Depresyonun beşinci yıldönümü!

Ne Prozac işe yaradı bu hastada, ne Cipram! Ne İnsidon, ne Wellbutrin! Hasta beş yıl önce ağır bir depresyona girdi, o gün bugündür doktorların hiçbir tedavisi derdine deva olmuyor! Doktorlar korku içinde: “Hastayı geri dönülmez biçimde kaybedebiliriz” diye telaş içinde bir o yana seyirtiyorlar, bir bu yana. Ama ne çare! Hasta günden güne mum gibi eriyor. Yalnız çevresini de tehdit etmekten geri durmuyor: Ben öyle tek başıma gidecek biri değilim, hepinizi birden kendimle birlikte mezara sürüklerim!
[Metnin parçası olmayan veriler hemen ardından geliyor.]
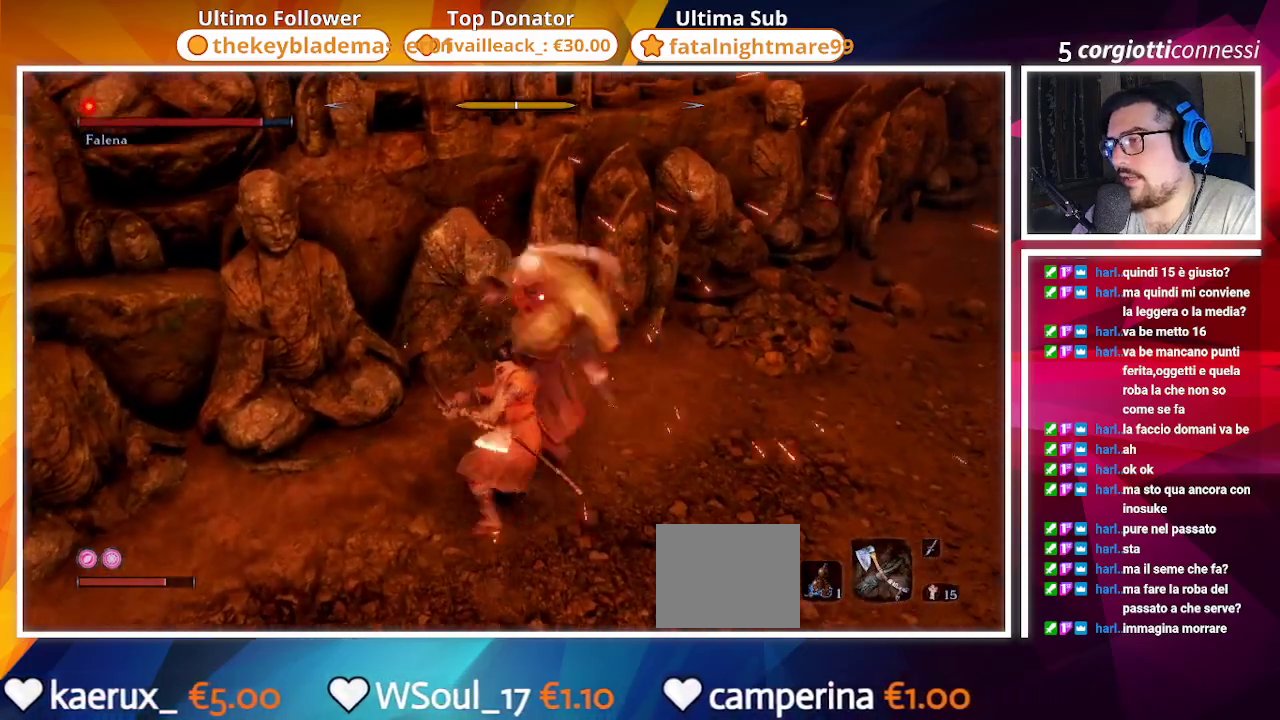
{"dt_ms": 500, "buttons": [], "left_stick": "right", "right_stick": "center", "events": [[100, "left_stick", "right"], [200, "R1", "down"], [367, "R1", "up"]]}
Hastanın adı kapitalizm! Bundan tam beş yıl önce, 15 Eylül 2008’de ABD’de Wall Street’te, beş büyük yatırım bankasından Lehman Brothers adını taşıyanı iflas ilan ettiğinde birdenbire çöküntünün eşiğine geldi kapitalizm. Bütün finans piyasası durdu. Hiçbir finans kurumu bir diğerine zırnık kredi vermedi. Herkes nefesini tutarak toptan bir çöküşün gelip gelmeyeceğini beklemeye başladı. Depresyon başlamıştı. Kendinden önceki ekonomik depresyonlar gibi bu da yıllar, belki de onyıllar boyu sürecekti.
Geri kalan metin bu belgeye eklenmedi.